Noch vor wenigen Jahren sah es für die Herbergskette düster aus. Sie war im Boom-Jahr 2007 für 26 Milliarden Dollar von dem US-Investor Blackstone übernommen worden. Wie in der Branche üblich, finanzierte der Investor den Kauf vor allem mit Krediten, die er Hilton aufbürdete. Die langfristige Verschuldung explodierte von knapp sieben Milliarden Dollar im Jahr 2006 auf das Dreifache, gut 21 Milliarden, im Jahr 2009. Nahezu zeitgleich schickte die Finanzkrise die Weltwirtschaft auf Talfahrt, unterm Strich entstand 2009 im Konzern ein Verlust von 532 Millionen Dollar. Da hatte Blackstone Hilton schon von der Börse genommen. Viele rechneten damit, dass das Private-Equity-Haus die Firma nun zerschlagen würde. Doch bei Hilton lief es anders.

Ein neuer Vorstandschef trimmte die Gruppe auf Effizienz, etwa durch die Zusammenlegung von Backoffices, eine Vereinheitlichung des Buchungssystems und ein preisgekröntes Kundenbindungsprogramm (Hilton HHonors) für alle Marken, von Nobel- bis Mittelklasse. Das Billigsegment wird nicht bedient. Die operativen Kosten als Anteil vom Umsatz sanken von 98 Prozent auf 88 Prozent in 2012. Dass sie 2013 anstiegen, liegt an Sonderausgaben für den Börsengang, den Blackstone 2013 initiierte.

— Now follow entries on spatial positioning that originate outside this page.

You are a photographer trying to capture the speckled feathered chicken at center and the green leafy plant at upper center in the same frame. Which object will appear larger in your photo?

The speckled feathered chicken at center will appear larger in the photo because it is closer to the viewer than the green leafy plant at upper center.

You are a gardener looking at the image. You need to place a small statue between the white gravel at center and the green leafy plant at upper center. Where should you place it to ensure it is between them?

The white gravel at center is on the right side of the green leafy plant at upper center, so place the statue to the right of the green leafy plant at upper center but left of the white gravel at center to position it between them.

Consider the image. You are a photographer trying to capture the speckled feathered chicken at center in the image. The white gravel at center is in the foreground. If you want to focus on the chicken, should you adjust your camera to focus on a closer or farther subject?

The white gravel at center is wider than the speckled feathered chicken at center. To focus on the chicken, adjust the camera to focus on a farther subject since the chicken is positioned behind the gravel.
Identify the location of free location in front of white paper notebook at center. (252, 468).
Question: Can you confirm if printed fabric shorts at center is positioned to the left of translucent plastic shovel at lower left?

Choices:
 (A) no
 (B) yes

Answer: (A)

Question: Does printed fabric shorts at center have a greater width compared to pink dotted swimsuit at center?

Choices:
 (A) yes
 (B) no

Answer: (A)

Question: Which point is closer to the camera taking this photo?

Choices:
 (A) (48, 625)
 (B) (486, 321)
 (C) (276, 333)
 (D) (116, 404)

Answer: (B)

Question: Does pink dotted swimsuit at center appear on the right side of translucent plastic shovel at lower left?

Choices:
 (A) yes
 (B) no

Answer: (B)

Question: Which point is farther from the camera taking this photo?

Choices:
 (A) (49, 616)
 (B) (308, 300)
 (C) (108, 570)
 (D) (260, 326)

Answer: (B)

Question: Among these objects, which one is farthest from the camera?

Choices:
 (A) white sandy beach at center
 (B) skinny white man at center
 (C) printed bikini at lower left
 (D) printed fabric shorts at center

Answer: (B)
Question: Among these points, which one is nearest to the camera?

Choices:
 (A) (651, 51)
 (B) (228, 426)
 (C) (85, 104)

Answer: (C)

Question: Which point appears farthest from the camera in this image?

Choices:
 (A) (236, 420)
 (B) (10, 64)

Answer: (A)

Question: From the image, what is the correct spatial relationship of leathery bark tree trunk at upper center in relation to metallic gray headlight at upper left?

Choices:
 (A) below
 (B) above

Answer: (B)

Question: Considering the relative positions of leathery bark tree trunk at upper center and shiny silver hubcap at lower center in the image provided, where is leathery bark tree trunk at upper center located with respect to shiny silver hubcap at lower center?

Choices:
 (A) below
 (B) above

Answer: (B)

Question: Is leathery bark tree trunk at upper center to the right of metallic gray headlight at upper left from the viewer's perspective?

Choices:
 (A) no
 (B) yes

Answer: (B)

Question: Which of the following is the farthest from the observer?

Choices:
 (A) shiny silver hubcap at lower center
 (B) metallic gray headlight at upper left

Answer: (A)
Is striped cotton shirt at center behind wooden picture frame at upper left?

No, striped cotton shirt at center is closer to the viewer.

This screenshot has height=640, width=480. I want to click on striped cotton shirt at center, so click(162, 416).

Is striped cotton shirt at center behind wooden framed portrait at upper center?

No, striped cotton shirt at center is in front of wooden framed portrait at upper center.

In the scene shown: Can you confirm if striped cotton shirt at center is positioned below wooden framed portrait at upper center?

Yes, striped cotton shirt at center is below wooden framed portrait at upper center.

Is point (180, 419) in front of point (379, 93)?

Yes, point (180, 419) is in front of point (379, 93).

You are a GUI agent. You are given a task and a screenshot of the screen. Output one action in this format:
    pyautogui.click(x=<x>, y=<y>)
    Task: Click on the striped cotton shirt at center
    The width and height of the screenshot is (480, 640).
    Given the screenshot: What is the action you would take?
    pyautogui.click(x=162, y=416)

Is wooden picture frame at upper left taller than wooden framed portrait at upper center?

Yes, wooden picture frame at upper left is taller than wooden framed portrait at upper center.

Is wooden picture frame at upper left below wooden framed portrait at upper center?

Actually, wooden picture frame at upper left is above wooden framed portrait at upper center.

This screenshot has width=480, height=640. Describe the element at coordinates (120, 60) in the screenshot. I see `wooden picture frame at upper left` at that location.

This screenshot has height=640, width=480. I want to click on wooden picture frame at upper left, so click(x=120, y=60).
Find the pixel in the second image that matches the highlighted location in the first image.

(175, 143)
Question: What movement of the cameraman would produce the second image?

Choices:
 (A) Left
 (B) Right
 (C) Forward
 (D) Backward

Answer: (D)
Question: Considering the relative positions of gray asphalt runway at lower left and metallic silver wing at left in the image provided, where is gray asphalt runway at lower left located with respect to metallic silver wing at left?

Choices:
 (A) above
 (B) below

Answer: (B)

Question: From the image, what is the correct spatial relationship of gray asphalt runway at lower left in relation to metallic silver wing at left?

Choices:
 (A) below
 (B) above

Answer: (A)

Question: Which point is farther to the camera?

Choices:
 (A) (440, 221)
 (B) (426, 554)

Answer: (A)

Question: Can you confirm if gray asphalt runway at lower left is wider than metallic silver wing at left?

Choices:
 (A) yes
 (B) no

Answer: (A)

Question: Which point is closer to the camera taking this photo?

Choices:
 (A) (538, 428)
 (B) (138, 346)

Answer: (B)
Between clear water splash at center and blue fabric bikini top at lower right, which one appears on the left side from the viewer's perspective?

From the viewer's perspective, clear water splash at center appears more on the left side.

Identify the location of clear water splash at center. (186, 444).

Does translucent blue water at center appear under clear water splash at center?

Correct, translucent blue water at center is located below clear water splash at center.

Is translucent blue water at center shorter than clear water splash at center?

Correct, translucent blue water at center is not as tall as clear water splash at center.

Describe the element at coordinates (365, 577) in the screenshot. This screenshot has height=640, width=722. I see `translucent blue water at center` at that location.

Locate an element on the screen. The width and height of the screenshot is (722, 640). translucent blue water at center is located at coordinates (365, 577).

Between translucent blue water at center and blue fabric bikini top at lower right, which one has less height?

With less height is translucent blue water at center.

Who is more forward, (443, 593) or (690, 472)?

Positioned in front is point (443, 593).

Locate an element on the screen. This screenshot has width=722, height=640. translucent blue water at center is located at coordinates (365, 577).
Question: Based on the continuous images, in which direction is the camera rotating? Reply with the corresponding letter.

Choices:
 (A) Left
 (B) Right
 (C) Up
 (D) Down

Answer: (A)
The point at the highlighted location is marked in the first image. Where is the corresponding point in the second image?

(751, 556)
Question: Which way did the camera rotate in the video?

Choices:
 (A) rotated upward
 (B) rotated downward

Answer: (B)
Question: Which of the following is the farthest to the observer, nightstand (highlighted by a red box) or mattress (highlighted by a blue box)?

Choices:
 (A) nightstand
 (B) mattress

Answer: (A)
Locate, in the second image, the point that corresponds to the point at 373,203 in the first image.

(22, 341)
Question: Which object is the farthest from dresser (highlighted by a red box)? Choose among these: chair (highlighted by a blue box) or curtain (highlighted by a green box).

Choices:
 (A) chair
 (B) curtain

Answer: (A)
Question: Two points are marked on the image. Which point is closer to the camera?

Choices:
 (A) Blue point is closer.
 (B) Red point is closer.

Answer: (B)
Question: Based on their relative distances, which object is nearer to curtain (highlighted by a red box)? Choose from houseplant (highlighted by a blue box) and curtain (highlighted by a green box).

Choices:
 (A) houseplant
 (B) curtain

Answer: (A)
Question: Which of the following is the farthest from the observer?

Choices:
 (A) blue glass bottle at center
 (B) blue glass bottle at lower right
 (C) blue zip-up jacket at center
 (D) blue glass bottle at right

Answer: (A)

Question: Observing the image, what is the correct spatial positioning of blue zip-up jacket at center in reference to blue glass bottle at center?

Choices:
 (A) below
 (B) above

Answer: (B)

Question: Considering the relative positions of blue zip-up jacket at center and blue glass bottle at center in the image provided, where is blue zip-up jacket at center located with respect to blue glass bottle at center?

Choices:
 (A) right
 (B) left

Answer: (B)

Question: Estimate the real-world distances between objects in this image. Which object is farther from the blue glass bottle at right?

Und Hilton expandiert weiter, niemand hat weltweit mehr Hotelzimmer im Bau oder in Planung. 60 Prozent davon außerhalb der USA. Ein dreistelliger Millionenbetrag fließt jährlich in Renovierung, Neubauten und IT. Ausreichend Bares (net cash provided by operating activities, 2013: 2,1 Milliarden Dollar) steht zur Verfügung, denn es läuft gut: Die Auslastung (Occupancy) beträgt im Schnitt 72,3 Prozent (Branchenschnitt: 62 Prozent), was auch auf das exzellente Kundenbindungs- und Buchungssytem zurückzuführen ist. Die Average Daily Rate (ADR) stieg zuletzt um 3,3 Prozent auf rund 136 Dollar pro Nacht. Im Boom-Jahr 2006 waren es noch knapp 125 Dollar. Für 2014 sieht es wieder gut aus: Der weltweite Reisemarkt soll um vier bis fünf Prozent wachsen, schneller als die Weltwirtschaft.

Bei der Gesundung half auch Blackstones Finanzwissen. So kaufte Hilton 2010 in einer dank Finanzkrise günstigen Situation eigene Schulden mit Abschlägen zurück, zahlte 800 Millionen Dollar für Papiere im Nennwert von zwei Milliarden. Andere wandelte die Firma zu guten Konditionen in nachrangige Aktien. Die Schulden sanken um vier Milliarden Dollar. Heute sind sie im Vergleich zu 2009 fast halbiert. 2013 erlöste Hilton zudem 229 Millionen Dollar aus einer cleveren Umschuldung. Vor allem dieser Zusatzertrag erklärt den hohen Anstieg des Gewinns. Der Investor hat trotz Teilverkauf beim Börsengang weiter Interesse an der guten Entwicklung der Hotelkette. Er zahlte beim Kauf 26 Milliarden Dollar, erzielte beim Börsengang 2013 aber nur eine Bewertung von rund 20 Milliarden. Deswegen hält Blackstone nach wie vor 76 Prozent der Anteile – und tut alles dafür, dass Hilton prosperiert. ---

Die Firma wurde 1919 von Conrad Hilton im US-Bundesstaat Texas gegründet. Zunächst wuchs die Hotelkette in den USA, 1949 begann die Internationalisierung mit dem Caribe Hilton in Puerto Rico. In Deutschland eröffnete das erste Haus 1958. Die Kette galt damals als sehr fortschrittlich, war sie doch weltweit der erste Anbieter, der seinen Gästen Fernseher, Telefone mit externer Direktwahl und Klimaanlagen bot. 2007 erwarb Blackstone die börsennotierte Firma, die schon damals nicht mehr von Mitgliedern der Hilton-Familie geführt wurde. Hilton-Erben gehören aber nach wie vor diverse Hotels, die vom Konzern gemanagt werden. Er beschäftigt 135.000 Mitarbeiter in 91 Ländern weltweit.